- Laura Steffens Suggett, an undated portrait, from a 2009 publication
- Born: Laura Steffens June 18, 1874 Sacramento, California
- Died: February 6, 1946 (aged 71) California
- Occupation: Librarian
- Relatives: Lincoln Steffens (brother)

= Laura Steffens Suggett =

American librarian (1874–1946)

Laura Steffens Suggett (June 18, 1874 – February 6, 1946) was an American librarian. She was inducted into the California Library Hall of Fame in 2020.
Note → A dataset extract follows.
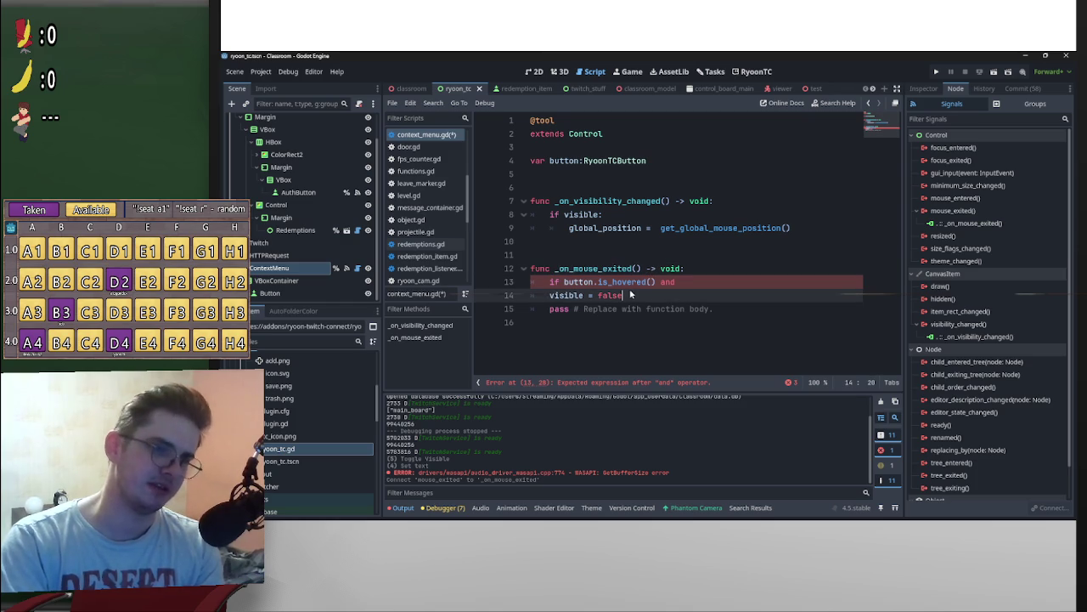
click(657, 283)
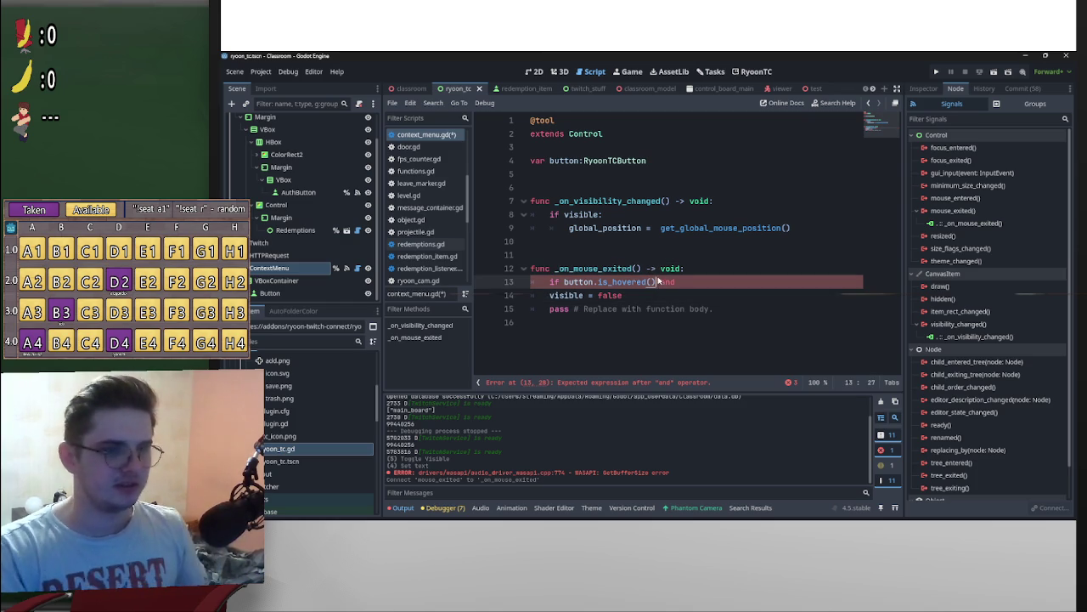
click(598, 285)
== Early life and education ==
Laura Steffens was born in Sacramento, California, the daughter of Joseph Steffens and Elizabeth Louisa Symes Steffens. Her father was a prominent banker, born in Canada; her mother was born in England. Her brother was writer Lincoln Steffens. The Steffens home in Sacramento, where she lived as a teenager, became the California governor's mansion in 1903. She graduated from Stanford University in 1896. with further studies in Leipzig.

== Career ==
The California State Library appointed Steffens as chief of the state library's extension service in 1903, and she was tasked with creating a traveling library for rural Californians. She founded and edited the journal News Notes of California Libraries. She moved to San Francisco in 1917 to run the Sutro Library there. She chaired the Conditions of Librarians Committee of the California Library Association. She proposed a "morgue for dead manuscripts", offering to house two copies of authors' works: the manuscript they produced, and the published edition, as an "invaluable historical record". She left the Sutro in 1923.

Suggett published The Beginning and the End of the Best Library Service in the World (1924), a "melodramatic account" of her work with the State Library Extension Service, and The California Library Service (1925). Upton Sinclair promoted her 1924 book in his newspaper column, saying "Mrs. Suggett's book gives the details of this plan, and you see what a beautiful and loving and generous and civilized thing it was."

== Personal life ==
In 1909, Steffens made news when she injured her eye in a "novel" pencil-sharpening accident at the library. In 1918, Laura Steffens married dentist and college professor Allen Holman Suggett, her sister's widower. She "suffered a mental breakdown" in the early 1930s, and saw Carl Jung in Zürich for treatment. She died in 1946, aged 71. In 2020, she was inducted into the California Library Hall of Fame.